J. Liq. Chromatogr. Relat. Technol. 40, 50-57 (2017). HPTLC of six nucleobases, guanosine (1), guanine (2), cytosine (3), adenine (4), uracil (5), and thymine (6) in sea buckthorn leaves on silica gel with dichloromethane – methanol – formic acid 160:45:16. Detection at UV 254 nm. The hRF values for (1-6) were 17, 23, 32, 38, 64 and 73, respectively. The bands were eluted using a TLC–MS interface and subjected to electrospray ionization-mass spectrometry (ESI-MS)._x000D_

J. Planar Chromatogr. 30, 181-187 (2017). HPTLC of guggulsterones E (1) and Z (2) in a polyherbal formulation containing Commiphora Muku on silica gel with toluene – ethyl acetate 4:1. Quantitative determination by absorbance measurement at 251 nm. The hRF values for (1) and (2) were 34 and 41. Linearity was between 0.2 and 1.2 μg/zone. LOD and LOQ were 43 and 132 ng/zone for (1) and 39 and 120 ng/zone for (2), respectively. The intermediate precision was below 2 % (n=3). Average recovery was 94.4 % for (1) and 97.7 % for (2).

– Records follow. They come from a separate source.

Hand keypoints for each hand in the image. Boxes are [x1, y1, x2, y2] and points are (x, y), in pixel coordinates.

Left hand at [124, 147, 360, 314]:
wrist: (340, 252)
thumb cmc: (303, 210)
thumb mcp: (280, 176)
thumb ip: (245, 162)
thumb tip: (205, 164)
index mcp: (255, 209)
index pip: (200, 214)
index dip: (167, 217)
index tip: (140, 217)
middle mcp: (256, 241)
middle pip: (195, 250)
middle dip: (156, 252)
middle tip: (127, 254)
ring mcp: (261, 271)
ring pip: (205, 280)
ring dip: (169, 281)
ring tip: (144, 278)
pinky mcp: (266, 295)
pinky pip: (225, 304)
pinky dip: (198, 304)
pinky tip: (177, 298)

J. Chromatogr. Sci. 54 (8), 1421-1427 (2016). Development of a simple, cost-effective and reliable method for quantification of naphthoquinones, found as natural red color pigments in roots of Arnebia benthamii (Wall. ex G.Don) I.M. Johnst., by HPTLC on silica gel with hexane – ethyl acetate – methanol 16:3:1. Determination of shikonin (hRf 37) and β,β-dimethylacryl shikonin (hRf 58) in the methanol extract by densitometry at 520 nm. The linearity was 0.1-8 µg/zone. The average recovery was >97 % for both and the intraday and interday precision for the quantification of naphthoquinones was good (%RSD <2.0 %). The LOD were 13 and 15 ng/zone for shikonin and β,β-dimethylacryl shikon and the LOQ were 39 and 44 ng/zone, respectively.

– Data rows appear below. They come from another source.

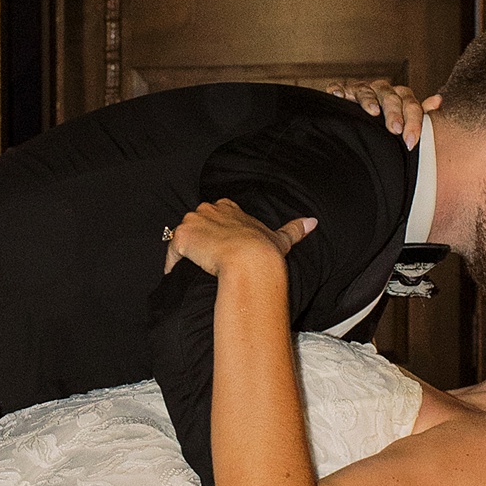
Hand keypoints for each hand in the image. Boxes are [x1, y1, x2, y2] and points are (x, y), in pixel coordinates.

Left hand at [164, 197, 315, 277]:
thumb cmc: (264, 251)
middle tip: (206, 262)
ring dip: (185, 254)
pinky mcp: (182, 238)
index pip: (215, 214)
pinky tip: (180, 277)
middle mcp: (208, 209)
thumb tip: (313, 221)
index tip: (220, 246)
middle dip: (198, 241)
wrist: (250, 262)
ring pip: (183, 238)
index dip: (215, 231)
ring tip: (194, 272)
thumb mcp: (280, 238)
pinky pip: (171, 253)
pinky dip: (173, 266)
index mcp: (228, 208)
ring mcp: (193, 222)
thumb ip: (293, 229)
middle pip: (196, 225)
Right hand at [323, 77, 440, 148]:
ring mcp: (362, 89)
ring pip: (367, 90)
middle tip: (395, 129)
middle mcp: (382, 90)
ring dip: (370, 100)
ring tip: (372, 112)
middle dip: (394, 113)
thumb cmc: (385, 119)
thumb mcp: (405, 117)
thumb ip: (420, 112)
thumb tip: (438, 101)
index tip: (411, 140)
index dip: (413, 121)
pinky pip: (340, 87)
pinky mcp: (342, 90)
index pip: (411, 105)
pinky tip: (339, 95)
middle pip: (391, 97)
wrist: (358, 113)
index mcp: (400, 96)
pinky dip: (339, 89)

J. Chromatogr. Sci. 55 (5), 564-570 (2017). Determination of the chromatographic retention data for 13 new 5-arylidene-2,4-thiazolidinediones on cyano phase and RP-18 with 6 aqueous binary mobile phases modified with acetonitrile, methanol, ethanol, propanol, acetone and dioxane. Presentation of 3 attempts to find suitable quantitative structure–retention relationship (QSRR) models that quantify retention as a function of molecular descriptors. It was found that models built for RP-18 show generally better multiple R but are also mostly monoparametric with logP as the dominant descriptor. More informative from the standpoint of molecular interactions are QSRR models for cyano phase, and the quality of those models depends on the mobile phase modifier (the best was acetone and the worst propanol). It is suggested to consider extrapolated retention on cyano phase as alternative to standard RP-18 for further assessment of plasma protein binding, since all QSRR models use extrapolated retention as a property which is indirectly connected with plasma protein binding.